February 16, 2007


When I get tired my mind begins to wander and fills with Nostalgia… it’s like comfort food but for the brain. I love feeling like a kid and me feeling like a kid is Ohio… sure most think I am crazy when I talk about home but I love it, I miss it, I want to go back about every other day. Ohio is my Nostalgic Neverland, filled with sights of secret G.I. Joe forts, kickball games in St. Joseph’s parking lot, and that TV where I first took on Gannon. It’s all there, the building blocks of my imagination; the skill set that allows me to wade through the vast ambiguity of being a game designer.

I’ll be completely honest; I would love to build my entire video game career around Nostalgia. Connecting the dots from the "now" to the "then" so to speak always seems to trigger some sort of reaction in people’s minds. I mean the games I respond to most usually make me feel like a kid again because some “First Experience” has been tapped into which holds a special place in my universe because it was a “First Experience”! Take Calling All Cars for instance… made me think of this cops and robbers tag game we played as kids called Jail Break. I remembered the first time I played that game it was great, 20 kids running around 2 city blocks telling kids to go to jail or freeing all the kids from jail. Even though Calling All Cars does not play like this tag game exactly, it has some of the same elements at the macro level, small playfield, cops, robbers, and a jail, which triggered the response in me.

Could designing games that trigger an emotional response be that simple? Just tap into a “First Experience” and bam you’re done! Of course this is not the case but it could be the building blocks for many games to come by selecting some “First Experience” which almost all people deal with in their lives. I mean to be honest I would say Fumito Ueda and his team are already doing this, it could be argued that both Ico and Shadow of the Colossus are about a “First Experience”. Ico seems to be about a “First Love”, perhaps even “First Kiss”… I know I would go out of my way to never let anything happen to the girl that touched my life like that for the first time. Shadow of the Colossus seems to be about “First Loss”… again I would do just about anything to get back my great grandmother when I heard she passed away. I know that even if I were correct in saying these games are about those feelings, the theme alone is not something that will carry the game but if the theme is strong and true then it will resonate with people far beyond the idea that it is just a game.


After all that I find this a little interesting. Ask someone something about their own past and once in a while they will usually start by saying something like “The first time”. I love me some Nostalgia!


ortholomeux said...

great post.

i too have the same feelings of nostalgia from many games and in many of the games i've worked on i've been lucky enough to a) feel it and b) be able to do small things within my work to feed and grow that.

you might not see it in any of the medal of honor games i've made, but it's there. growing up with a father who was a WWII buff and having that instilled witin me everyday definetly rubbed off and came through in my levels.

i think it's important for games to make you feel that way. not all of them, but there's definetly a place.

eric williams said...

Hey thanks for the comments!

we seriously need to go out to lunch or something and talk design.

Good Luck with CAC!

Rey O said...

I've been reading your blog as well as your co-workers for some time now, its really interesting to see what happens behind the scenes.

looking at ico and s.o.t.c. from the perspective of nostalgia is something i've never considered before, but now that you mention it, it makes perfect sense!

similarly i think this is why many of my college friends still play the the original mario games for nintendo.
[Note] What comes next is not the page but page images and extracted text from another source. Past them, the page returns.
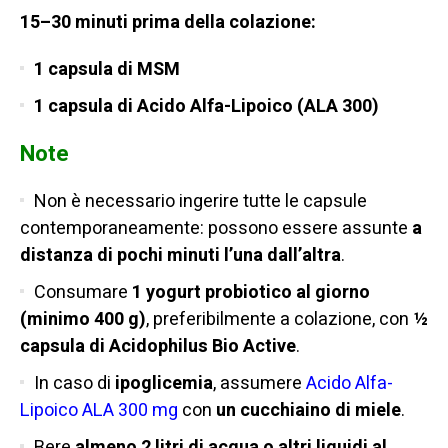
15–30 minuti prima della colazione:
1 capsula di MSM
1 capsula di Acido Alfa-Lipoico (ALA 300)
Note
Non è necessario ingerire tutte le capsule
contemporaneamente: possono essere assunte
a
distanza di pochi minuti l’una dall’altra
.
Consumare
1 yogurt probiotico al giorno
(minimo 400 g)
, preferibilmente a colazione, con
½
capsula di Acidophilus Bio Active
.
In caso di
ipoglicemia
, assumere
Acido Alfa-
Lipoico ALA 300 mg
con
un cucchiaino di miele
.
Bere
almeno 2 litri di acqua o altri liquidi al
theres something comforting there.

jchensor said...

This post reminds me of something Shigeru Miyamoto was quoted as saying in that "Game Over" book. He was talking about how, as a child, you tend to want to discover things and explore things, and how great it felt to children whenever they made a "big" discovery. He mentioned examples of trying to explore neighborhoods and then getting barked at by a dog that was stuck on a chain (which obviously inspired Chain Chomps). This idea of discovery is very apparent in a lot of the games he's made.
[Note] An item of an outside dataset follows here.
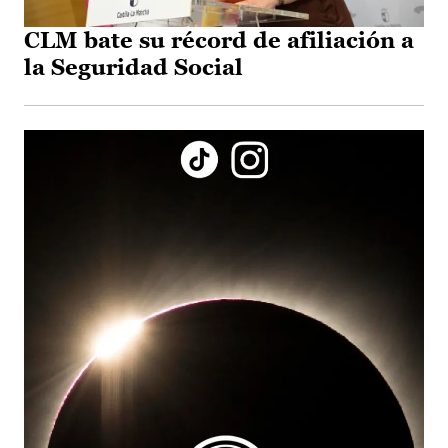
CLM bate su récord de afiliación a
la Seguridad Social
I think it's really similar to this concept of nostalgia. It's emotions and feelings we could only get as kids. And those are the emotions he tries to envoke again. So considering how good the games Miyamoto has made are, I think you are definitely on the right track.

Maj said...

Wait, are you saying that game developers should try to create nostalgia towards real life events or towards other video game milestones? Cuz both of those are kind of tricky, due to differences in everyone's experiences.

My first exposure to video games was the Genesis. For some people, it was the NES. For others, it was the Xbox. For others, it was Pong. If you choose to make references to any of that stuff, then you're only going to reach half the gamer population. Out of that half, you're only going to REALLY impress a small portion.

Even real life experiences are vastly divergent. These days when you make video games, you're selling them to the whole world. Some nostalgic experiences are basic human stuff, but a lot of the more interesting ones are exclusive to certain cultures. Cuz, most of that stuff has to do with your upbringing and your surroundings, right? Some places don't have snow, some places don't have beaches, some places don't have mountains, some places don't have fences, some places don't have urban life, some places don't have rural life. Actually, you could replace every instance of "some" to "most" and it will all still hold true.

Does this present a problem to using nostalgia in games?